Click here for AIG's brief, and the first page is unreadable, sorry, but keep scrolling down for the rest of a very long document.
This blog has followed developments in this convoluted case for more than half a decade. John Foster and his wife Melony Michaels were the victims of a mortgage fraud at 1564 Hillside Avenue North. John Foster's identity and perfect credit was stolen by a crackhead named Jerome KingRussell, as part of a fraud cooked up by Larry Maxwell and others.
Maxwell went to prison over the fraud. The victims sued in civil court and won a judgment of $849,000 but the money has proven hard to collect because the insurance company doesn't want to pay. (Well, I guess that's understandable) The house was demolished a long time ago. Here's a link to a blog article about the lawsuit which has yet more links and traces a lot of the story to date.
Now both sides have filed briefs in Minnesota's State Court of Appeals, made their arguments, and wait. The question is not whether the $849,000 judgment is valid.
The question is whether the plaintiffs can collect from the defendant's insurance company...
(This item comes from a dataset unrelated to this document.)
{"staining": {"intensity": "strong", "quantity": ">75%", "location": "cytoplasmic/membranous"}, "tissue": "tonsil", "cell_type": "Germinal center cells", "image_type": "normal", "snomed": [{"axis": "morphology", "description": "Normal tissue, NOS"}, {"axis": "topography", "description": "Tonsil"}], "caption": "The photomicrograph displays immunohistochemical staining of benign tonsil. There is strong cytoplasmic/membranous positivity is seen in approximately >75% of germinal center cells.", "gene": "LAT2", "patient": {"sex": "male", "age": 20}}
The defendant's argument seems to rest upon the idea that since their insured hid the facts from them, (or, at any rate, didn't inform the insurance company in a timely way) then the insurance company doesn't have to pay.
The argument of the plaintiff is, well, that's ridiculous.
The insurance companies for hit-and-run drivers have to pay, right? It's not like hit-and-run drivers call their insurance and say, "I ran somebody over with my minivan and I'm hiding out from the police, hoping they don't figure out it's me from the bloody headlight glass at the scene and any security cameras which might have caught the incident. But you're my insurer, after all, and you'll have to pay if the coppers find me...so I'm notifying you."
("You'll never take me alive, copper" movie tribute link)
But maybe I'm making things too simple. I guess we'll see what the Court of Appeals has to say. I would like to think this case could set a positive precedent but does the law REALLY need to determine whether insurance coverage applies to incidents the insured didn't properly report?
If the court rules against the plaintiff, then what kind of perverse incentives would that provide to both insureds and insurance companies to cover up incidents?